Start of Data for this exercise

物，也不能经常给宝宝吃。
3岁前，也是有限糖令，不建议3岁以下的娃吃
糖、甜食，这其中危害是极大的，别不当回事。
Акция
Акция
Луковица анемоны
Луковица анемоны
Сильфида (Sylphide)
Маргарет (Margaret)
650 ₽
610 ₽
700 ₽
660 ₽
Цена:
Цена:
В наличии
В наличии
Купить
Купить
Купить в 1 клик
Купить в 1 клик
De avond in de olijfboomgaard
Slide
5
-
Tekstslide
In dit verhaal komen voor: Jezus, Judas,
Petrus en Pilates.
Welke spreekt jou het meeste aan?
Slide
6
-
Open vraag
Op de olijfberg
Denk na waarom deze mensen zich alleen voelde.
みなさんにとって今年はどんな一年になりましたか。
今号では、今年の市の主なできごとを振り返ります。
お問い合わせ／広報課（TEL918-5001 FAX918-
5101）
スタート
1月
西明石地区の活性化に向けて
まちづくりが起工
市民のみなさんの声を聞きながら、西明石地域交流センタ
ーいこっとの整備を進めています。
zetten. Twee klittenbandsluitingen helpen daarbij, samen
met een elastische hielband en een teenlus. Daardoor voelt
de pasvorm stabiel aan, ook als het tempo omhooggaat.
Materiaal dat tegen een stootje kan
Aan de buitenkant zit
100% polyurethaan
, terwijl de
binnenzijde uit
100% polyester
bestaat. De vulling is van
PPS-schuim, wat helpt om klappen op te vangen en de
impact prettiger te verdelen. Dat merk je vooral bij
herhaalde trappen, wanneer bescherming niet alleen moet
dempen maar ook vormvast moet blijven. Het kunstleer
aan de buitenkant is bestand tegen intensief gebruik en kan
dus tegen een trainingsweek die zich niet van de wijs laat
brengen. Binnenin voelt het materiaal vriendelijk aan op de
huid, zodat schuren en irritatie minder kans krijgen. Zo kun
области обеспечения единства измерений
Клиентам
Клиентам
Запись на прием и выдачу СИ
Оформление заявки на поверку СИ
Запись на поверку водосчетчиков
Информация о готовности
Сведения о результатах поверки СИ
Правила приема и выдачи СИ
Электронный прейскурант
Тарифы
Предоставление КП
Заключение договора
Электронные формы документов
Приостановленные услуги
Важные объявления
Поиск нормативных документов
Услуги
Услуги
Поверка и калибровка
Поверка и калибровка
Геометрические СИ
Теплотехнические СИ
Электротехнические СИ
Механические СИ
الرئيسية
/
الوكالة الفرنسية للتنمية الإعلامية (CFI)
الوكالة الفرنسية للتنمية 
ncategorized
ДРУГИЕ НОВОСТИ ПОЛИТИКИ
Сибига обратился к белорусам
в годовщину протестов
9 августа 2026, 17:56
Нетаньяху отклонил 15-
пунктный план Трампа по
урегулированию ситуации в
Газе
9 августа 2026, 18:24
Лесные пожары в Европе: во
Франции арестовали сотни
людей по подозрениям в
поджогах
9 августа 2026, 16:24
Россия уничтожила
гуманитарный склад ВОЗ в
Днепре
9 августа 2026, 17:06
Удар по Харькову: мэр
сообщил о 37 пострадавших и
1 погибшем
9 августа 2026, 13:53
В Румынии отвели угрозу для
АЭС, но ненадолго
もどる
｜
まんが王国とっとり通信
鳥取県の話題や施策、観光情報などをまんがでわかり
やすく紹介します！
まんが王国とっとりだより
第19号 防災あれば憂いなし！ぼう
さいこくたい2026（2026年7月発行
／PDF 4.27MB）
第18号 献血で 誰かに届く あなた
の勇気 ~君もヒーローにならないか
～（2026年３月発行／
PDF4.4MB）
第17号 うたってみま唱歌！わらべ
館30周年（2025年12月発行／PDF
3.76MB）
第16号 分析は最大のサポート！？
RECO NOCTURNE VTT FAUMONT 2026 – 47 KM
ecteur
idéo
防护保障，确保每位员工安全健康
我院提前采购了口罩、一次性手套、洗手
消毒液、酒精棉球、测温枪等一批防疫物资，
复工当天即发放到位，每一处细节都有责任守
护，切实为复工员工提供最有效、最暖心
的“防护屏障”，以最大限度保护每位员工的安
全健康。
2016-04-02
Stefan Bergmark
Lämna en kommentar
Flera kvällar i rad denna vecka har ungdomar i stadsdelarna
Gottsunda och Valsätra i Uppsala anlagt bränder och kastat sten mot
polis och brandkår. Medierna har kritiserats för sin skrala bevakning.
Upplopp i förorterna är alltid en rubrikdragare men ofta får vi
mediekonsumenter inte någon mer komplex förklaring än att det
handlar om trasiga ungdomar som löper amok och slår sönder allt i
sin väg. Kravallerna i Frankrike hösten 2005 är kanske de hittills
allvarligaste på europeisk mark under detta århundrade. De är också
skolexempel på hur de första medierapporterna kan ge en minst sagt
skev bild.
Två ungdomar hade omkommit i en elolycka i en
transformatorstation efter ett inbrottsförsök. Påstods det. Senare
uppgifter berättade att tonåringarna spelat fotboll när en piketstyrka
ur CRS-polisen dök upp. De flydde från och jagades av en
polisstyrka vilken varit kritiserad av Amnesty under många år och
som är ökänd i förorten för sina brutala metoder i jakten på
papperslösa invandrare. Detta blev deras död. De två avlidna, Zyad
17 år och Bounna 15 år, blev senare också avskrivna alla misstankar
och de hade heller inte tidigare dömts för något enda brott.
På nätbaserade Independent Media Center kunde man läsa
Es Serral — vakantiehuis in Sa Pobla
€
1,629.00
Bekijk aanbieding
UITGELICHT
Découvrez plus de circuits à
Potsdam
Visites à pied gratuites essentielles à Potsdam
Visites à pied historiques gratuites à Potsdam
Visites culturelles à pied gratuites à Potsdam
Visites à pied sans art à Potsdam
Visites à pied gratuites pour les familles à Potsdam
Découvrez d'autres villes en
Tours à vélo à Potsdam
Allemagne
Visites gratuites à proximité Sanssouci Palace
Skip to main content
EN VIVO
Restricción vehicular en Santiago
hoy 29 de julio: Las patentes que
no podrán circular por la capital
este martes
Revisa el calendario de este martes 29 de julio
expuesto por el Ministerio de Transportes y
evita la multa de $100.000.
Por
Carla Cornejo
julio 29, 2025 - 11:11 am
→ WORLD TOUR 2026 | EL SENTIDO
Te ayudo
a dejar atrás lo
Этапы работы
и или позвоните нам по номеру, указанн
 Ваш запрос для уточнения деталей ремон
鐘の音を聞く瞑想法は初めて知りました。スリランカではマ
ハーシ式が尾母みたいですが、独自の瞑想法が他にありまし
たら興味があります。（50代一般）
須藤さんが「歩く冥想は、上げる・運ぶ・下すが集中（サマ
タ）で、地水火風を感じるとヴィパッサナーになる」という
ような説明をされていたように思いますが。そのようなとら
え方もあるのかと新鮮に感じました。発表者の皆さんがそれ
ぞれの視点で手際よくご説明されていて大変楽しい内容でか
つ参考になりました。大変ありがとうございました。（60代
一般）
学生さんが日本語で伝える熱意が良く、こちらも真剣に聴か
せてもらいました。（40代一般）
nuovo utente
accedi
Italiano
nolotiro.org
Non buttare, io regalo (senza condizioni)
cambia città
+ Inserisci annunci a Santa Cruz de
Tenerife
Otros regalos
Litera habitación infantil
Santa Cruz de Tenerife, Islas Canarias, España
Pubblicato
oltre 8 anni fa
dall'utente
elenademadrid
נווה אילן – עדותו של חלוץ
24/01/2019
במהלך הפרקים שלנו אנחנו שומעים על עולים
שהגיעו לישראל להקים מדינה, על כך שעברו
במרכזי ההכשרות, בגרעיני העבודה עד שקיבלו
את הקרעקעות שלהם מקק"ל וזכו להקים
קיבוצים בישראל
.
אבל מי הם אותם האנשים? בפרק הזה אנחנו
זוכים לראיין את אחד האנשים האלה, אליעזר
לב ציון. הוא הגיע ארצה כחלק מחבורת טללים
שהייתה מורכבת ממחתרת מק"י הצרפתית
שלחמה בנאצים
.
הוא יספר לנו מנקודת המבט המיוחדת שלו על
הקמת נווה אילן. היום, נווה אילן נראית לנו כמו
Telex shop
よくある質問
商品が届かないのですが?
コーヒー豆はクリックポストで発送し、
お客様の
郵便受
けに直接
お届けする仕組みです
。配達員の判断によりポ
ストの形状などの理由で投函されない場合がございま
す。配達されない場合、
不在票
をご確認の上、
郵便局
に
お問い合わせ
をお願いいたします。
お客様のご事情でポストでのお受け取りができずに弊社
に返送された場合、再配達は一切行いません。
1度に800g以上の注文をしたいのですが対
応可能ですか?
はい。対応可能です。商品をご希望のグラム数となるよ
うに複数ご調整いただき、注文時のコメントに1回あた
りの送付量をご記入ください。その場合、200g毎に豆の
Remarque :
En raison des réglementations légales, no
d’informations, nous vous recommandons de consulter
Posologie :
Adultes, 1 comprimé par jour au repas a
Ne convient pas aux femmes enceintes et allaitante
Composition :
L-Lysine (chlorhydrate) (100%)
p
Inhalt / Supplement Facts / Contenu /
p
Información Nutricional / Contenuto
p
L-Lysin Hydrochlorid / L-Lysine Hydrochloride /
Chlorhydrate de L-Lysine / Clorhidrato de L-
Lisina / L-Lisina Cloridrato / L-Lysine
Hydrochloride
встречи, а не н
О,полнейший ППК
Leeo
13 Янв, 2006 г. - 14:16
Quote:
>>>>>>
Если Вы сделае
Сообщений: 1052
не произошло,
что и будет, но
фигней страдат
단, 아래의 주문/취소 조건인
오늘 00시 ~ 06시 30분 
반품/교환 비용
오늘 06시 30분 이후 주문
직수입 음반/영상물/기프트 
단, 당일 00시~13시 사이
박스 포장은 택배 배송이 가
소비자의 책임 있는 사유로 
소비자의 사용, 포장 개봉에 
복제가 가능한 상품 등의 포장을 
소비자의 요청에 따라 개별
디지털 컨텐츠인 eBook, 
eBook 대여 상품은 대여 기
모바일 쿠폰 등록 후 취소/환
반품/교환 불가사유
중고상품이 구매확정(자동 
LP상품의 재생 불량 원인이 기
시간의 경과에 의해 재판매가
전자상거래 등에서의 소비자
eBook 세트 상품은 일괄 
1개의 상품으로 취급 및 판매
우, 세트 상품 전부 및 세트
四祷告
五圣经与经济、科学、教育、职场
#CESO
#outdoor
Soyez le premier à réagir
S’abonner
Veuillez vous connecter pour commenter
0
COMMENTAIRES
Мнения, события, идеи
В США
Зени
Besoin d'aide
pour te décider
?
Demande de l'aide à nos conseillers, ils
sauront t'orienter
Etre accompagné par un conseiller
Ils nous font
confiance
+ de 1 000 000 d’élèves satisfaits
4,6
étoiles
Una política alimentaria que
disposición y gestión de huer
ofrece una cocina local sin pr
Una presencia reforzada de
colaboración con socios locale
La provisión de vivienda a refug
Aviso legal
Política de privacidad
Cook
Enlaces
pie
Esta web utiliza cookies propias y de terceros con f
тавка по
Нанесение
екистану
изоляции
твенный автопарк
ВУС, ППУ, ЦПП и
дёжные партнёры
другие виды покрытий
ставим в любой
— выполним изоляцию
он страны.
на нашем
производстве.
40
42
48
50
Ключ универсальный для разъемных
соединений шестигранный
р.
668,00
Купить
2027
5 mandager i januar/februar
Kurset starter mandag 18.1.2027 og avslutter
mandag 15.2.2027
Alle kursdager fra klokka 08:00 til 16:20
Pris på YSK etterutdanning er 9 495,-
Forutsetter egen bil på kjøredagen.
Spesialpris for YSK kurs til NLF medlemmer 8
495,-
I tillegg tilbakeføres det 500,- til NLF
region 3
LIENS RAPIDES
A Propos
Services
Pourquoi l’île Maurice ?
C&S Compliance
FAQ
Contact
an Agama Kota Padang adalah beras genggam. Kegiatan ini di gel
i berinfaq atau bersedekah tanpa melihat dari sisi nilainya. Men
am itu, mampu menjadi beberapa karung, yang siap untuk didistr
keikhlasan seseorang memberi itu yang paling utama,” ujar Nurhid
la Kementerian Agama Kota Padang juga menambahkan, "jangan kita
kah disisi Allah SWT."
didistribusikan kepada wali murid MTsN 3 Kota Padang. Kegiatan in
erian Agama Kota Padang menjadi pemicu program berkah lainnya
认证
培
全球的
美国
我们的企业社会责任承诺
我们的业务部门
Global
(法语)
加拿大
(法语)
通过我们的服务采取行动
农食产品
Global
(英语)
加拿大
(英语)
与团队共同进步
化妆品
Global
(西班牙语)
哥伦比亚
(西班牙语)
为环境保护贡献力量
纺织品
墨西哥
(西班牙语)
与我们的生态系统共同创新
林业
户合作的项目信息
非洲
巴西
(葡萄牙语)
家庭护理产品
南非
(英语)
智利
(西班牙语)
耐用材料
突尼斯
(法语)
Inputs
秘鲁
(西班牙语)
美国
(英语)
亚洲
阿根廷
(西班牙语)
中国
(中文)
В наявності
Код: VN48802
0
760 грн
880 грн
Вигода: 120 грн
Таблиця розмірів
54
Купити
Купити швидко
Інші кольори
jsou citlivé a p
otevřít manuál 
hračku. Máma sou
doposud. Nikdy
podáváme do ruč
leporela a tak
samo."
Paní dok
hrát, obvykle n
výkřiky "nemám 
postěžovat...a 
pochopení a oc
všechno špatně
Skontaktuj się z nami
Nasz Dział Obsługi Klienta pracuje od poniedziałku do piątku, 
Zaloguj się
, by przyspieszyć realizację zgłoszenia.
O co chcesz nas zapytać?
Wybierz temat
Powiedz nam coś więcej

End of Data for this exercise

Goal of the exercise: Repeat the lines above word for word, the stretch from the very first line through the line containing "Denk na waarom".

Answer below:
物，也不能经常给宝宝吃。
3岁前，也是有限糖令，不建议3岁以下的娃吃
糖、甜食，这其中危害是极大的，别不当回事。
Акция
Акция
Луковица анемоны
Луковица анемоны
Сильфида (Sylphide)
Маргарет (Margaret)
650 ₽
610 ₽
700 ₽
660 ₽
Цена:
Цена:
В наличии
В наличии
Купить
Купить
Купить в 1 клик
Купить в 1 клик
De avond in de olijfboomgaard
Slide
5
-
Tekstslide
In dit verhaal komen voor: Jezus, Judas,
Petrus en Pilates.
Welke spreekt jou het meeste aan?
Slide
6
-
Open vraag
Op de olijfberg
Denk na waarom deze mensen zich alleen voelde.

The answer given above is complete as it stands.